Please quote exactly the lines below from the line containing "Escolhas Simples Que Impactam" to the line containing "을 바라보며 독서를 하는 모습이 더 이상 낯설지 않게 되었습니다. 전자책을", both lines included, and nothing else.

(Extracted records)
....................
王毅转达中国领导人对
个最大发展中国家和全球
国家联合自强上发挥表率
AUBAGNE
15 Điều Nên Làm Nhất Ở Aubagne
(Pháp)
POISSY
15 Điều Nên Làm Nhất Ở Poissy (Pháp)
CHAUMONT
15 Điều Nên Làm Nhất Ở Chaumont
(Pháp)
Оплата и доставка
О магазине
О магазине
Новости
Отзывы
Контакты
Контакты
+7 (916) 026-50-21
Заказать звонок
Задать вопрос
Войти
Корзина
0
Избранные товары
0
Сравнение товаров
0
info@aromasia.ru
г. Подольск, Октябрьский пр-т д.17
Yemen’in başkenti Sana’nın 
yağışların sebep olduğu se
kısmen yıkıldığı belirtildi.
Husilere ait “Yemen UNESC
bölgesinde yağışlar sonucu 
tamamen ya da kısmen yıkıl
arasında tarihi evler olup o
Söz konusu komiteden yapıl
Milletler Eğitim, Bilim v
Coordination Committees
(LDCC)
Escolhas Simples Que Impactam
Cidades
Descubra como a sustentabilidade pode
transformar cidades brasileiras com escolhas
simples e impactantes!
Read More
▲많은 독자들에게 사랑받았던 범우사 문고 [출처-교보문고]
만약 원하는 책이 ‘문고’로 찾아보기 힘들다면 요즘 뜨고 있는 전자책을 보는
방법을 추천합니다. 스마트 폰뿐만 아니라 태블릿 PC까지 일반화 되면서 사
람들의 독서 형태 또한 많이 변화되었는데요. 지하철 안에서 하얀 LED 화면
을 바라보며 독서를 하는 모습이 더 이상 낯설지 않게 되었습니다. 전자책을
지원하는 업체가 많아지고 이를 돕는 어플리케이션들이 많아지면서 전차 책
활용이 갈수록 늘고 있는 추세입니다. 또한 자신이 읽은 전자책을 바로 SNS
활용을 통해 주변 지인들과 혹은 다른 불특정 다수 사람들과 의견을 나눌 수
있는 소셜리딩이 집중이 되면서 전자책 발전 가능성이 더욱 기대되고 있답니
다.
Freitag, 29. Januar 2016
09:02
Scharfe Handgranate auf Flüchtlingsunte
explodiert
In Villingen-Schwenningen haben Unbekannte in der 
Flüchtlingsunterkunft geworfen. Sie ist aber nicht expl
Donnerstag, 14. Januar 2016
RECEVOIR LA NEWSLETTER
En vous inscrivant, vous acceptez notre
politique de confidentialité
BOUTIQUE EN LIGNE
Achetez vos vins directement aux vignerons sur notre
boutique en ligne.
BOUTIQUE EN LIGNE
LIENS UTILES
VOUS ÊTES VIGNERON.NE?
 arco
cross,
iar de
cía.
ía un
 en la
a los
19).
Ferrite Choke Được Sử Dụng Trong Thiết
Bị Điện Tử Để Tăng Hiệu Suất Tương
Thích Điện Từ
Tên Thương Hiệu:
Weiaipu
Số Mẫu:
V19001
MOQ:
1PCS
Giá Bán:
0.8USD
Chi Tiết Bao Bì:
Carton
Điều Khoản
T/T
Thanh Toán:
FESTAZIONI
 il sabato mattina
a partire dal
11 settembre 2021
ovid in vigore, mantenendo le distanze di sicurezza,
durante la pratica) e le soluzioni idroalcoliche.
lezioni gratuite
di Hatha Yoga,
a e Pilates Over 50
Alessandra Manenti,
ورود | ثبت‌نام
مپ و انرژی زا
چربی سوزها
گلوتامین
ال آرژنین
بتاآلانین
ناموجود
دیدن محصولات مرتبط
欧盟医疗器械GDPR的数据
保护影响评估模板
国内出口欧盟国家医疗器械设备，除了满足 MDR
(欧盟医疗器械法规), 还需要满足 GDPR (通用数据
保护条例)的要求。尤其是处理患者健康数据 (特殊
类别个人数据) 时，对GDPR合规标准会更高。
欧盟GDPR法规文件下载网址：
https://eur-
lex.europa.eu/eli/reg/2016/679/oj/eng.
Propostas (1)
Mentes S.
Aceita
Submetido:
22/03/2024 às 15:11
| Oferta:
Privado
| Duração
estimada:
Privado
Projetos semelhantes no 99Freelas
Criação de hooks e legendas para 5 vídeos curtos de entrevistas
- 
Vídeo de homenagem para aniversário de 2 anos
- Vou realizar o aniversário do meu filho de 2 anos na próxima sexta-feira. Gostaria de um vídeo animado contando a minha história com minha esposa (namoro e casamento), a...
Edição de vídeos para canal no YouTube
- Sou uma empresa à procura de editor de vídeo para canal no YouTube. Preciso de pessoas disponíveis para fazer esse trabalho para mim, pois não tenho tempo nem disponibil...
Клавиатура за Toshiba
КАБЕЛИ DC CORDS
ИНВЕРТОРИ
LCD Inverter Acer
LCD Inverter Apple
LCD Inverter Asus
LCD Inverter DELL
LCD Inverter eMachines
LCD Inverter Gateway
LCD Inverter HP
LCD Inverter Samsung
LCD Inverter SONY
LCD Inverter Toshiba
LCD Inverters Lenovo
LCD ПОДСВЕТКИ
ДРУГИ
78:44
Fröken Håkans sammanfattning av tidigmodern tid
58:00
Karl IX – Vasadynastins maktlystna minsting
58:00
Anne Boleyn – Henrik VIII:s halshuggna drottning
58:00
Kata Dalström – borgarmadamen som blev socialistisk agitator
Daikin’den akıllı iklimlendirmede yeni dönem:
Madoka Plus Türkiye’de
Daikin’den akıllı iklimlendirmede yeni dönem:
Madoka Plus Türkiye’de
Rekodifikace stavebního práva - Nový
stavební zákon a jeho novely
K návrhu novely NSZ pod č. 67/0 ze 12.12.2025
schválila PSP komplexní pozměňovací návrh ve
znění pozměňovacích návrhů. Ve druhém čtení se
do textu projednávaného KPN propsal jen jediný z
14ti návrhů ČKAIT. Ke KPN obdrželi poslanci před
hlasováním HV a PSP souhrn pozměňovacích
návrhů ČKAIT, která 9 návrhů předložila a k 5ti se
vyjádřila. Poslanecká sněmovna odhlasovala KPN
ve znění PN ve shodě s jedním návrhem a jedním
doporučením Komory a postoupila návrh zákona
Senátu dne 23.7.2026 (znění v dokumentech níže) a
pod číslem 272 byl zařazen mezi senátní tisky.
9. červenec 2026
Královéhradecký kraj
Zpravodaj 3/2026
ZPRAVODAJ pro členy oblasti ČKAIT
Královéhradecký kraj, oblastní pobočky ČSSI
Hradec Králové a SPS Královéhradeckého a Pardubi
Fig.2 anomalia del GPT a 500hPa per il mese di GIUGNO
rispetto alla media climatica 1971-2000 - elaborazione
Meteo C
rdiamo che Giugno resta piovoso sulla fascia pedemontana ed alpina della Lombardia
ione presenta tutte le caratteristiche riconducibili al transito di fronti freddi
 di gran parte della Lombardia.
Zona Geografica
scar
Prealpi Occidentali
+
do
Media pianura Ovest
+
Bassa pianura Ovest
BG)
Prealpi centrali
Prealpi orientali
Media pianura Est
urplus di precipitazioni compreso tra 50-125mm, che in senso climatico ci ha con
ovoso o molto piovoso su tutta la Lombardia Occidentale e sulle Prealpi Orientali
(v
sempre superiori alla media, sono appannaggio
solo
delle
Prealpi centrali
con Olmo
....................
### TASK OUTPUT
Escolhas Simples Que Impactam
Cidades
Descubra como a sustentabilidade pode
transformar cidades brasileiras com escolhas
simples e impactantes!
Read More
▲많은 독자들에게 사랑받았던 범우사 문고 [출처-교보문고]
만약 원하는 책이 ‘문고’로 찾아보기 힘들다면 요즘 뜨고 있는 전자책을 보는
방법을 추천합니다. 스마트 폰뿐만 아니라 태블릿 PC까지 일반화 되면서 사
람들의 독서 형태 또한 많이 변화되었는데요. 지하철 안에서 하얀 LED 화면
을 바라보며 독서를 하는 모습이 더 이상 낯설지 않게 되었습니다. 전자책을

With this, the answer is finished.